Compelling new evidence suggests that a shadowy group within Russia’s GRU military intelligence, known as Unit 29155, could be orchestrating attacks on American personnel using directed energy weapons.
Previously implicated in high-profile assassination attempts and sabotage operations across Europe, the unit is now suspected of being behind the controversial and mysterious afflictions known as “Havana Syndrome,” which have plagued U.S. officials around the globe, according to a joint investigation by The Insider, 60 Minutes, and Der Spiegel.
Havana Syndrome, officially known as “Anomalous Health Incidents” (AHI), describes a mysterious medical condition reported by U.S. officials and military personnel mainly while serving abroad.
First reported in 2016 among embassy workers from the U.S. and Canada in Havana, Cuba, symptoms of Havana Syndrome include sudden extreme headaches, ear pain, dizziness, nausea, and cognitive issues. In some cases, long-term health consequences have ended careers and altered lives.
Victims of Havana Syndrome recount nearly identical experiences, including sudden intense pain brought on by a mysterious and unseen crippling force.
“It was like this piercing feeling on the side of my head, and I got vertigo,” Olivia Troye, the Homeland Security Advisor to Vice President Mike Pence, recounted to 60 Minutes about an experience she had outside the White House in 2019. “I was unsteady. I felt nauseous, and I was somewhat disoriented.”
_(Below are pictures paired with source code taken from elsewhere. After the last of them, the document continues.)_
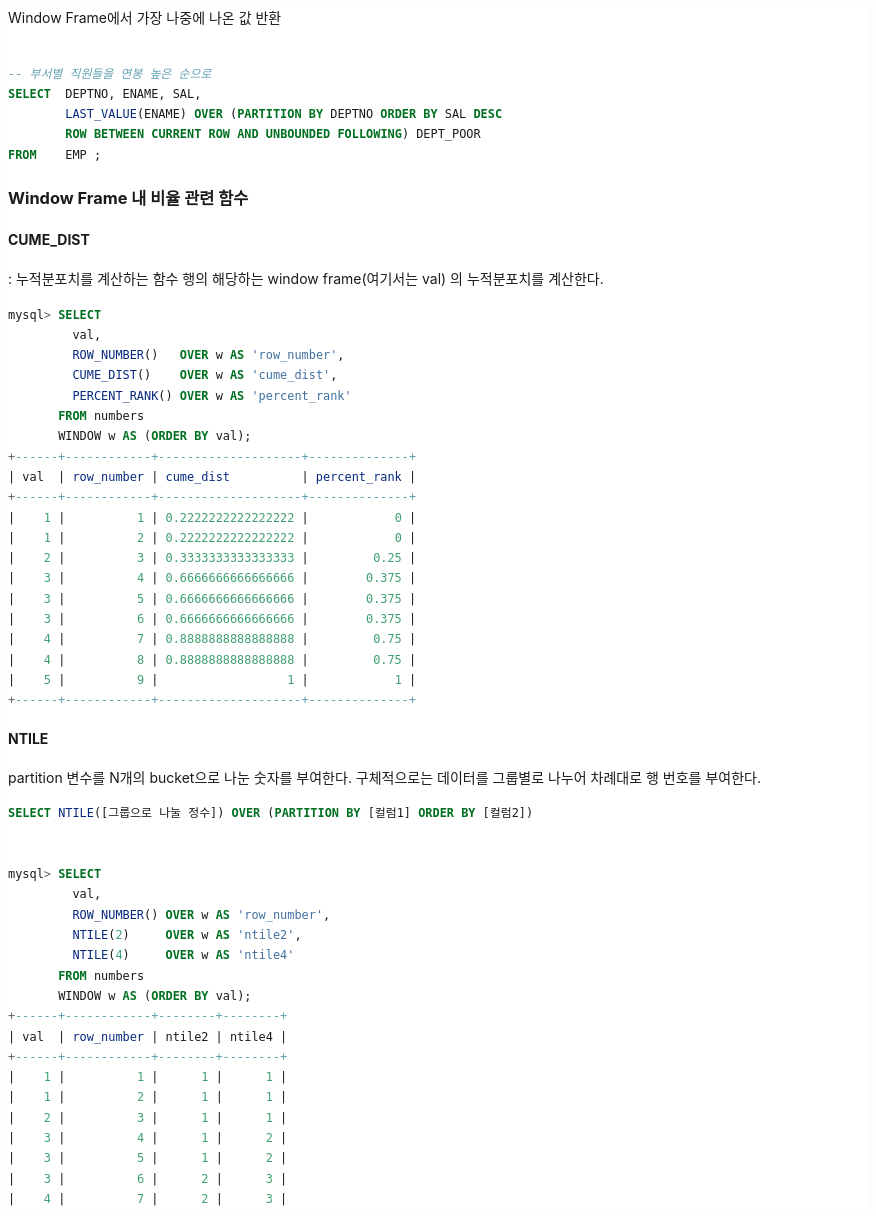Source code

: Window Frame에서 가장 나중에 나온 값 반환

```sql

-- 부서별 직원들을 연봉 높은 순으로 
SELECT  DEPTNO, ENAME, SAL,
        LAST_VALUE(ENAME) OVER (PARTITION BY DEPTNO ORDER BY SAL DESC
        ROW BETWEEN CURRENT ROW AND UNBOUNDED FOLLOWING) DEPT_POOR
FROM    EMP ; 
```

### Window Frame 내 비율 관련 함수

#### CUME_DIST

: 누적분포치를 계산하는 함수
행의 해당하는 window frame(여기서는 val) 의 누적분포치를 계산한다.

```sql
mysql> SELECT
         val,
         ROW_NUMBER()   OVER w AS 'row_number',
         CUME_DIST()    OVER w AS 'cume_dist',
         PERCENT_RANK() OVER w AS 'percent_rank'
       FROM numbers
       WINDOW w AS (ORDER BY val);
+------+------------+--------------------+--------------+
| val  | row_number | cume_dist          | percent_rank |
+------+------------+--------------------+--------------+
|    1 |          1 | 0.2222222222222222 |            0 |
|    1 |          2 | 0.2222222222222222 |            0 |
|    2 |          3 | 0.3333333333333333 |         0.25 |
|    3 |          4 | 0.6666666666666666 |        0.375 |
|    3 |          5 | 0.6666666666666666 |        0.375 |
|    3 |          6 | 0.6666666666666666 |        0.375 |
|    4 |          7 | 0.8888888888888888 |         0.75 |
|    4 |          8 | 0.8888888888888888 |         0.75 |
|    5 |          9 |                  1 |            1 |
+------+------------+--------------------+--------------+
```

#### NTILE

partition 변수를 N개의 bucket으로 나눈 숫자를 부여한다.
구체적으로는 데이터를 그룹별로 나누어 차례대로 행 번호를 부여한다.

```sql
SELECT NTILE([그룹으로 나눌 정수]) OVER (PARTITION BY [컬럼1] ORDER BY [컬럼2])


mysql> SELECT
         val,
         ROW_NUMBER() OVER w AS 'row_number',
         NTILE(2)     OVER w AS 'ntile2',
         NTILE(4)     OVER w AS 'ntile4'
       FROM numbers
       WINDOW w AS (ORDER BY val);
+------+------------+--------+--------+
| val  | row_number | ntile2 | ntile4 |
+------+------------+--------+--------+
|    1 |          1 |      1 |      1 |
|    1 |          2 |      1 |      1 |
|    2 |          3 |      1 |      1 |
|    3 |          4 |      1 |      2 |
|    3 |          5 |      1 |      2 |
|    3 |          6 |      2 |      3 |
|    4 |          7 |      2 |      3 |
```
Former covert CIA officer Marc Polymeropoulos said he had a terrifyingly similar encounter in a Moscow hotel room in 2017. “I couldn’t stand up,” Polymeropoulos noted in a 2020 interview with G.Q. “I was falling over. I had an incredible sense of nausea and ringing in my ears. I was, frankly, terrified.”
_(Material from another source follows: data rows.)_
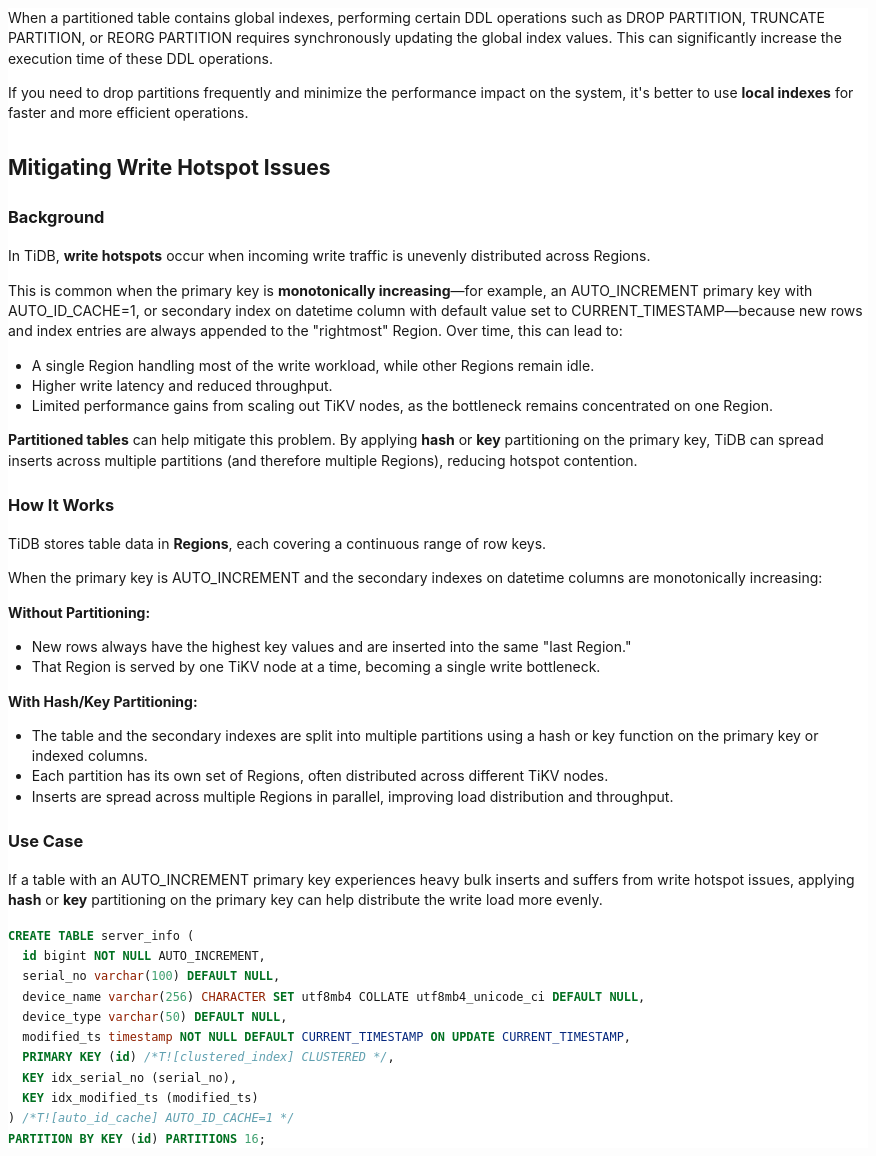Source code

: When a partitioned table contains global indexes, performing certain DDL operations such as DROP PARTITION, TRUNCATE PARTITION, or REORG PARTITION requires synchronously updating the global index values. This can significantly increase the execution time of these DDL operations.

If you need to drop partitions frequently and minimize the performance impact on the system, it's better to use **local indexes** for faster and more efficient operations.

## Mitigating Write Hotspot Issues

### Background

In TiDB, **write hotspots** occur when incoming write traffic is unevenly distributed across Regions.

This is common when the primary key is **monotonically increasing**—for example, an AUTO_INCREMENT primary key with AUTO_ID_CACHE=1, or secondary index on datetime column with default value set to CURRENT_TIMESTAMP—because new rows and index entries are always appended to the "rightmost" Region. Over time, this can lead to:

- A single Region handling most of the write workload, while other Regions remain idle.
- Higher write latency and reduced throughput.
- Limited performance gains from scaling out TiKV nodes, as the bottleneck remains concentrated on one Region.

**Partitioned tables** can help mitigate this problem. By applying **hash** or **key** partitioning on the primary key, TiDB can spread inserts across multiple partitions (and therefore multiple Regions), reducing hotspot contention.

### How It Works

TiDB stores table data in **Regions**, each covering a continuous range of row keys.

When the primary key is AUTO_INCREMENT and the secondary indexes on datetime columns are monotonically increasing:

**Without Partitioning:**
- New rows always have the highest key values and are inserted into the same "last Region."
- That Region is served by one TiKV node at a time, becoming a single write bottleneck.

**With Hash/Key Partitioning:**
- The table and the secondary indexes are split into multiple partitions using a hash or key function on the primary key or indexed columns.
- Each partition has its own set of Regions, often distributed across different TiKV nodes.
- Inserts are spread across multiple Regions in parallel, improving load distribution and throughput.

### Use Case

If a table with an AUTO_INCREMENT primary key experiences heavy bulk inserts and suffers from write hotspot issues, applying **hash** or **key** partitioning on the primary key can help distribute the write load more evenly.

```sql
CREATE TABLE server_info (
  id bigint NOT NULL AUTO_INCREMENT,
  serial_no varchar(100) DEFAULT NULL,
  device_name varchar(256) CHARACTER SET utf8mb4 COLLATE utf8mb4_unicode_ci DEFAULT NULL,
  device_type varchar(50) DEFAULT NULL,
  modified_ts timestamp NOT NULL DEFAULT CURRENT_TIMESTAMP ON UPDATE CURRENT_TIMESTAMP,
  PRIMARY KEY (id) /*T![clustered_index] CLUSTERED */,
  KEY idx_serial_no (serial_no),
  KEY idx_modified_ts (modified_ts)
) /*T![auto_id_cache] AUTO_ID_CACHE=1 */
PARTITION BY KEY (id) PARTITIONS 16;
```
Troye and Polymeropoulos are among the more than 1,000 U.S. officials who, over the past eight years, have reported experiencing what seems to be an attack by a debilitating directed energy weapon.
Yet, despite numerous reports suggesting a pattern, the idea that a foreign adversary might be intentionally targeting U.S. officials, or even the recognition of “Havana Syndrome” as a genuine condition, has become a point of contention in Washington, D.C.
Investigations into Havana Syndrome have frequently resulted in unclear and sometimes conflicting conclusions.
In February 2022, a White House panel of experts concluded that radio waves could cause some of the injuries associated with the mysterious incidents. However, the panel also found that most incidents could be explained by stress or psychosomatic reactions.
In the same month, a report by the JASON Advisory Group commissioned by the State Department found that it was unlikely that Havana Syndrome incidents resulted from directed energy attacks.
In March 2024, two major studies by the National Institutes of Health examining the conditions of over 80 government employees and family members who experienced “anomalous health incidents” found no consistent evidence of brain injury.
In an editorial published in the Journal of the American Medical Association, Stanford microbiologist Dr. David Relman, who has investigated cases of Havana Syndrome, criticized the NHI’s findings.